Elle partage par ailleurs son lagon avec Tahaa, sa voisine, distante de 4 km seulement. Une légende dit que Tahaa et Raiatea ne formaient par le passé qu’une seule île, mais qu’un géant en colère les aurait séparées d’un grand coup de main, suite à un chagrin d’amour. (J’adore ces légendes Maohi).
Comme il est encore tôt, notre bungalow n’est pas tout à fait prêt, et nous prenons un petit café en discutant avec l’ami de Kevin et Laura, les “patrons”, qui s’occupe de plein de choses ici. La villa Tonoï a une histoire : Laura est la fille d’un riche polynésien ayant fait fortune dans l’industrie. Et comme c’est son fils qui est aujourd’hui impliqué dans la reprise de l’entreprise familiale, il a fait construire la Villa Tonoï pour sa fille, afin d’être équitable. La belle Laura a entre temps rencontré Kevin et ils s’occupent désormais de ce petit établissement de 4 bungalows autour d’une jolie piscine. Et on s’y sent … trop bien ! Laura et Kevin sont adorables, tout comme les gens qui travaillent avec eux… On sent que les rapports avec eux sont plus que sains, amicaux, effectivement.
On se sent tellement bien que dès qu’on a récupéré notre bungalow, on sort nos maillots : programme du jour : regarder la vue du Bungalow sans jamais se lasser, admirer les piroguiers s’entraîner pour les grandes compétitions qui arrivent, notamment la Tahiti Pearl Regatta qui se déroule en mai ou la Hawaiki Nui Va’a en Novembre (la pirogue est en Polynésie le sport national), lire, nager dans la piscine et surtout organiser du début de notre périple en Amérique du Sud (déjà, savoir comment s’y rendre, car les billets via l’île de Pâques qu’on avait envisagé d’acheter ont pris 3000 Euros… on ne visitera donc pas l’île de Pâques…).
- Entrainement des piroguiers – Vue de notre bungalow – Villa Tonoï – Raiatea – Polynésie
La journée est finalement bien occupée et passe vite !
Le 6 Mars, nous avons loué une voiture pour le désormais traditionnel “tour de l’île” que nous faisons sur chaque île visitée (voir Moorea, Huahine). Non qu’on soit accro à la chose, mais les excursions sont toujours extrêmement chères, et en une journée, ces petits tours nous permettent d’en découvrir un maximum pour un budget à peu près maîtrisé. Et comme nous avons peu de temps sur chaque île…De toute façon, pas de transport en commun ici.
Nous voici donc partis vers le Sud, une fois la voiture livrée à domicile, comme à Huahine !

- **ÉNONCÉ DU PROBLÈME**
Prolongez le récit du séjour à Raiatea en reprenant après sa dernière phrase. Les entrées ne vous seront d'aucune utilité ici.

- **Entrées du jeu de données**
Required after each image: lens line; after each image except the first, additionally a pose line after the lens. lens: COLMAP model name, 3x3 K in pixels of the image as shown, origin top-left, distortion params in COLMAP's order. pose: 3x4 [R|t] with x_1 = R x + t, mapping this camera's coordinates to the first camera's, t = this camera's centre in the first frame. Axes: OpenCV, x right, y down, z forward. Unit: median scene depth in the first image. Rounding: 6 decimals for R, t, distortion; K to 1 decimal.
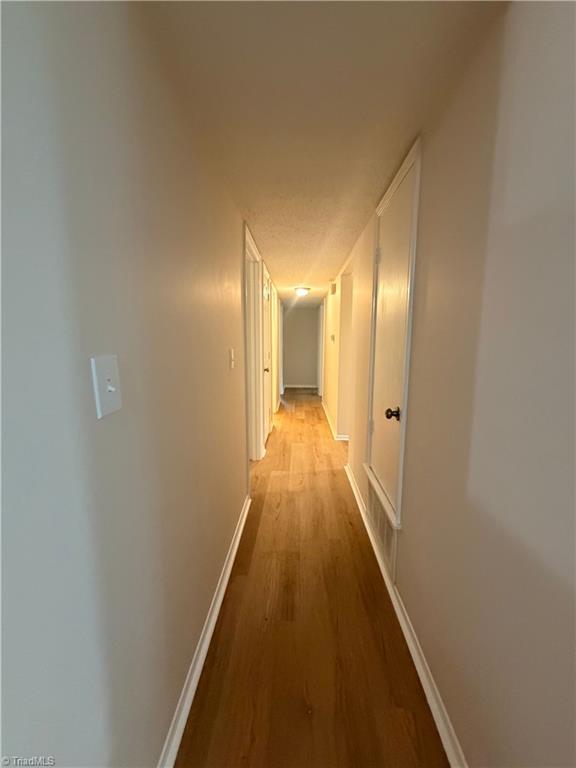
lens RADIAL K [[306.0, 0, 288.5], [0, 306.0, 381.2], [0, 0, 1]] dist [0.000374, -0.000402]
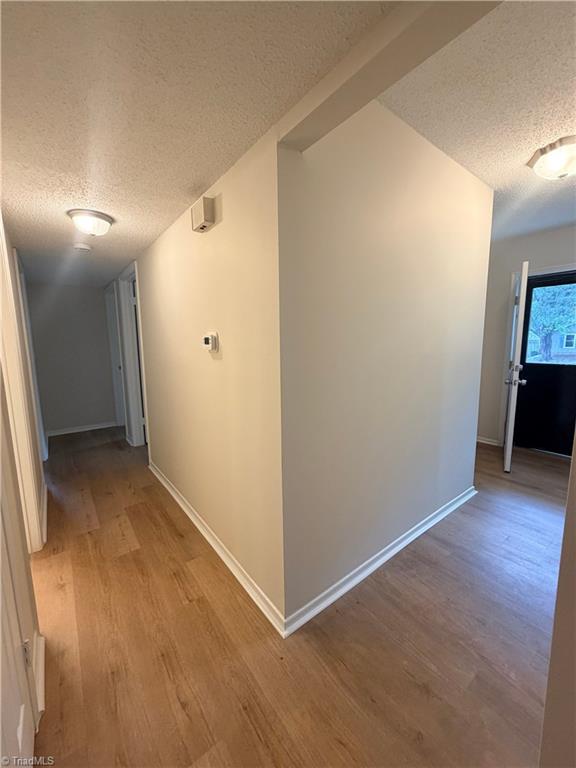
lens RADIAL K [[306.0, 0, 288.5], [0, 306.0, 381.2], [0, 0, 1]] dist [0.000374, -0.000402]
pose [[0.770096, -0.100264, 0.629999, -0.032369], [0.099524, 0.994362, 0.036597, -0.105235], [-0.630116, 0.034517, 0.775733, 0.676862]]
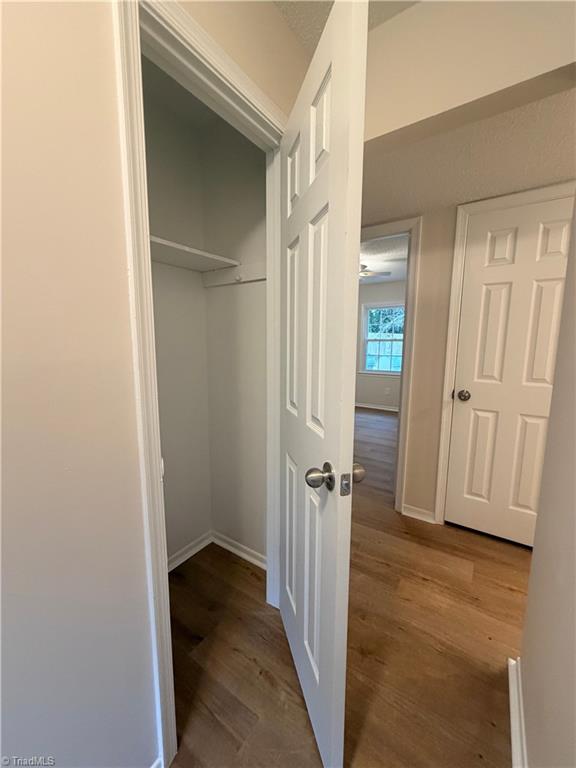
lens RADIAL K [[306.0, 0, 288.5], [0, 306.0, 381.2], [0, 0, 1]] dist [0.000374, -0.000402]
pose [[-0.533746, 0.105483, -0.839041, 0.482299], [-0.112979, 0.974400, 0.194370, -0.117461], [0.838064, 0.198538, -0.508165, 0.863192]]
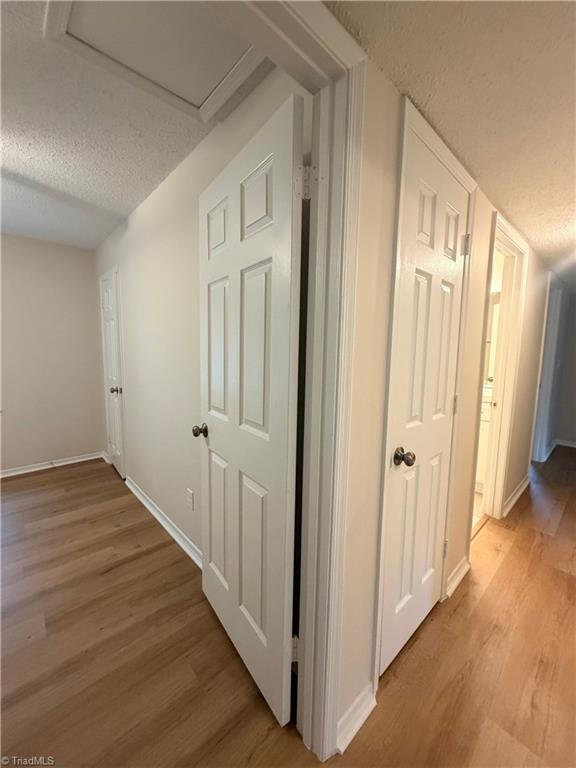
lens RADIAL K [[306.0, 0, 288.5], [0, 306.0, 381.2], [0, 0, 1]] dist [0.000374, -0.000402]
pose [[0.703240, 0.084550, -0.705907, 0.052574], [-0.108026, 0.994082, 0.011449, -0.091655], [0.702698, 0.068205, 0.708212, 0.581461]]
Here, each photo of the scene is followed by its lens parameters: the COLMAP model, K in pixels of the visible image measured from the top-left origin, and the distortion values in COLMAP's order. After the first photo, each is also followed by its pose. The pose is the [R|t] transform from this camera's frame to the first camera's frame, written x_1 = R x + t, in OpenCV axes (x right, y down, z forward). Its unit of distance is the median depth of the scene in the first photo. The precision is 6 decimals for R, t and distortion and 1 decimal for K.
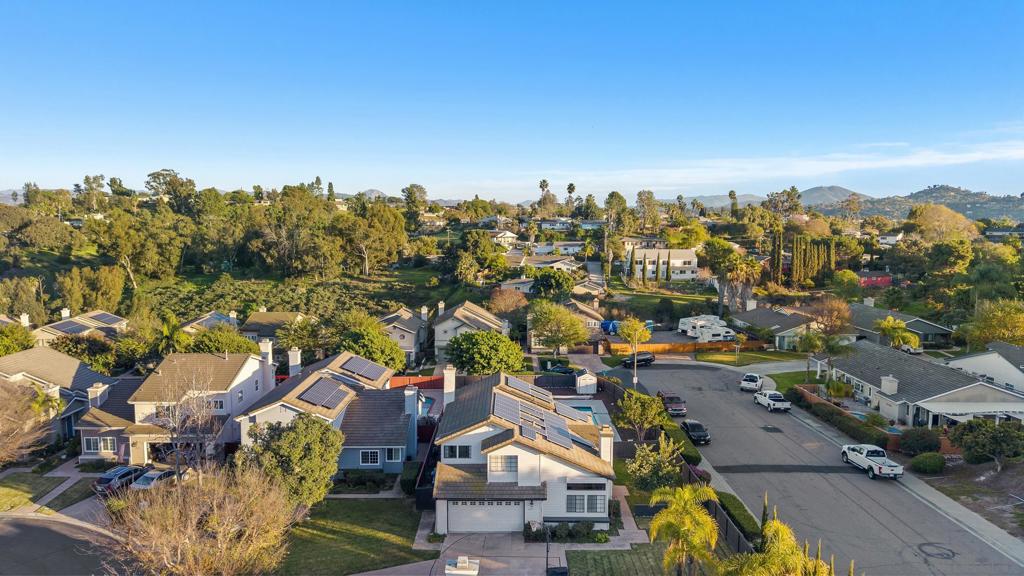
lens RADIAL K [[682.0, 0, 512.0], [0, 682.0, 288.0], [0, 0, 1]] dist [0.059977, -0.080738]
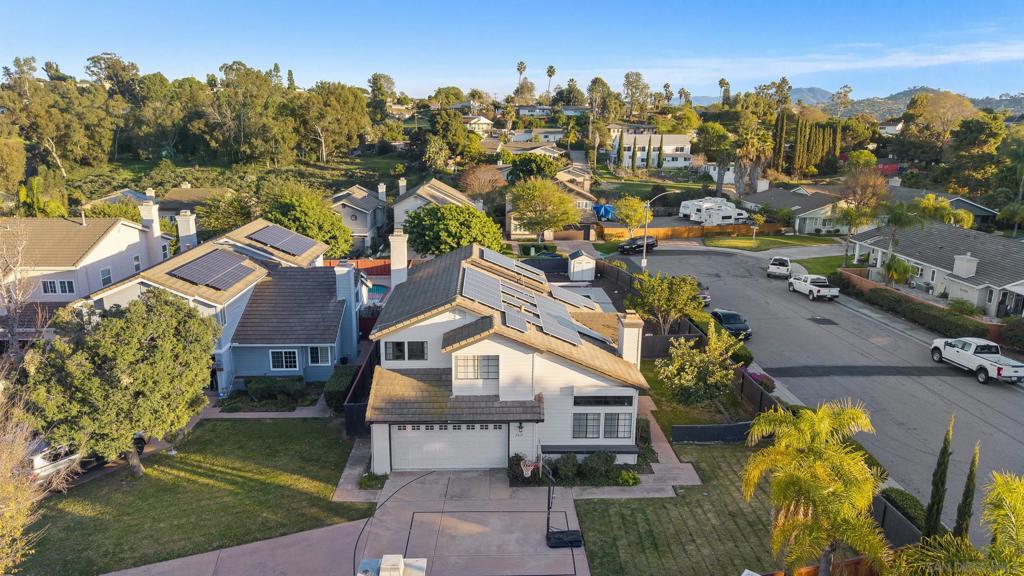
lens RADIAL K [[682.0, 0, 512.0], [0, 682.0, 288.0], [0, 0, 1]] dist [0.059977, -0.080738]
pose [[0.999331, -0.002657, 0.036481, -0.001032], [-0.002424, 0.990357, 0.138518, 0.037967], [-0.036497, -0.138514, 0.989688, 0.152500]]
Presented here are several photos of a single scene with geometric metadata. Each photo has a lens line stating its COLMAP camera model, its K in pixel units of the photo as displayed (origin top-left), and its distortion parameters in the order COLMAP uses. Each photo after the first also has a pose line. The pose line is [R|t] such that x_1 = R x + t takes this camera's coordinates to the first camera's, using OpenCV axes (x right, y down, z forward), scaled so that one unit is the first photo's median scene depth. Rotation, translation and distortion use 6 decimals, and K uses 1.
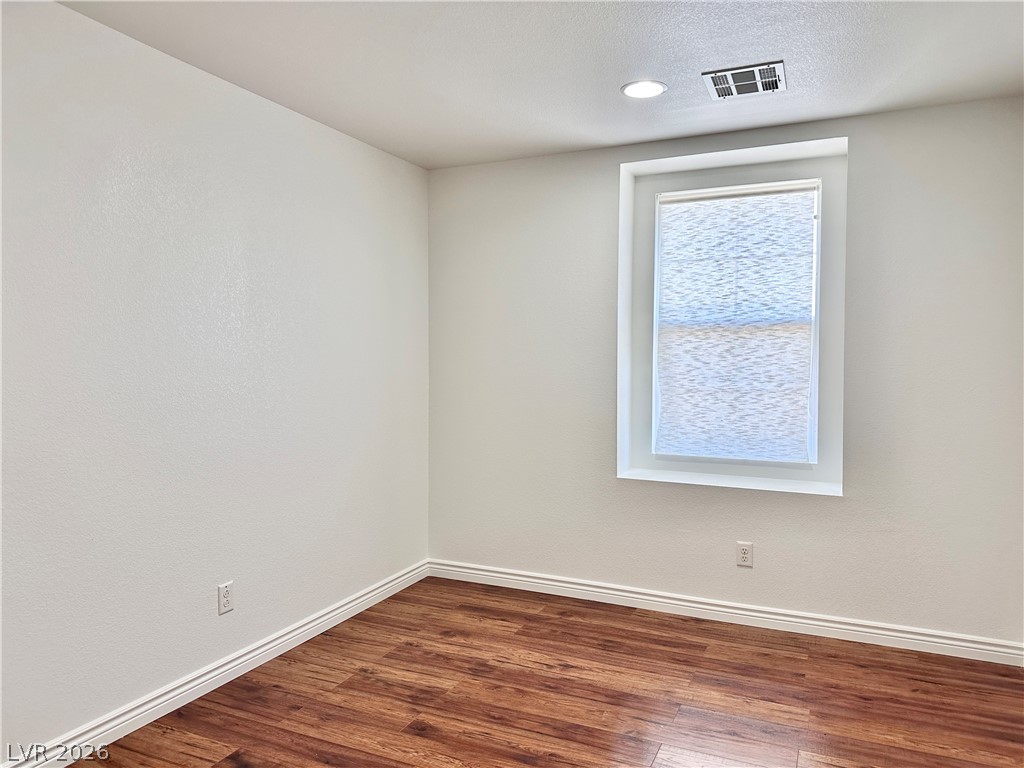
lens RADIAL K [[721.6, 0, 529.4], [0, 721.6, 390.9], [0, 0, 1]] dist [0.055833, -0.070003]
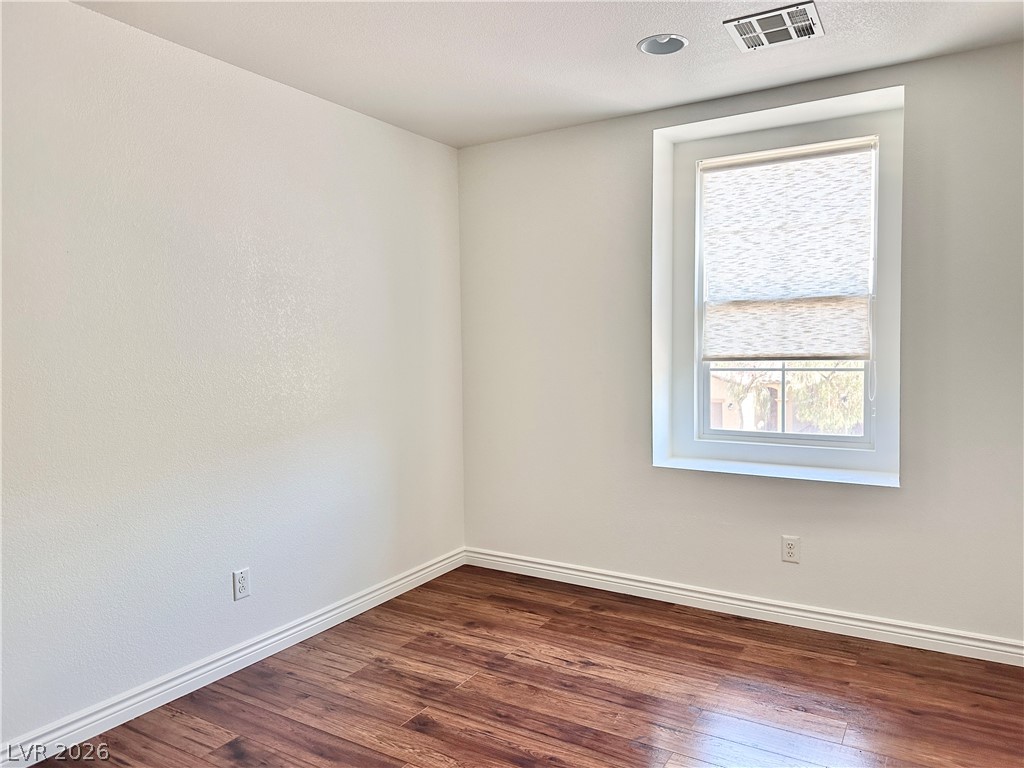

- **RÉPONSE AU PROBLÈME**
Nous traversons la jolie baie de Faaroa, dans laquelle se jette la rivière du même nom, la seule navigable de Polynésie.
Et nous parvenons un peu plus loin, face à la passe de Te Ava Moa au Marae de Taputapuatea, le plus grand (2000 ha) et le plus sacré de toute la Polynésie, au delà même de la Polynésie française ! Patrimoine mondial de l’Unesco depuis 2017 ! (ça me manquait les “patrimoine mondial…”), lieu de pèlerinage pour tout le peuple Polynésien.

Nous plongeons une nouvelle fois au coeur de la culture polynésienne, de moins en moins perdus (merci quand même pour le petit prospectus et les panneaux explicatifs)…
Ce Marae exceptionnel date du XVIIeme siècle, mais remplace un Marae plus ancien, dédié à Taaroa. Il est lui dédié au dieu Oro, le dieu de la vie et de la mort, de la guerre, bref, le “souverain du monde”. Selon la légende, c’est Hiro, demi-dieu descendant d’Oro qui construisit ce Marae et lui donna le nom de Taputapuatea.
Il était autrefois considéré comme le coeur religieux de toute la Polynésie Orientale. Sa vocation était de relier le monde des humains (Te Ao), le monde des dieux (Te Ra’i) et le monde des ancêtres (Te Pô). L’une de ses particularité est également qu’il est sacré à la fois côté terre, mais aussi côté mer : La passe Te Ava Moa, en face, est en effet également sacrée.
- Pétroglyphe poisson – Marae Taputapuatea – Raiatea – Polynésie
Il est en réalité constitué d’un ensemble de 83 Marae qui structuraient la vie spirituelle et sociale des grandes chefferies du XVIIeme et XVIIIeme siècle : C’était à la fois un grand centre politique mais aussi cérémoniel, funéraire et religieux.
Nous explorons quelques maraes, immenses dalles de corail et de pierre volcaniques.
- Marae Taputapuatea – Raiatea – Polynésie
On y découvre le trône du roi, le lieu d’investiture des chefs suprêmes, marqué par une pierre dressée de 2 mètres 70.

Un peu plus loin, un autre marae est réservé aux grands navigateurs partis “fonder de nouveaux maraes sur le grand ocean” : tout nouveau Marae des îles polynésiennes devait inclure une pierre de Taputapuatea en guise de lien spirituel (jusqu’en Nouvelle-Zélande !). Car le peuple Mao’hi fonda sa culture sur la mer et non sur la terre, pouvant parcourir 5000 à 6000 km avec leurs pirogues pour coloniser de nouvelles îles, ceci dès le IXeme siècle ! Le Marea Taputapuatea avait ainsi un véritable rayonnement international, qui grandit avec l’expansion du culte de Oro. On y venait aussi pour apprendre, partager son savoir sur l’origine de l’univers… ou la navigation sur les océans.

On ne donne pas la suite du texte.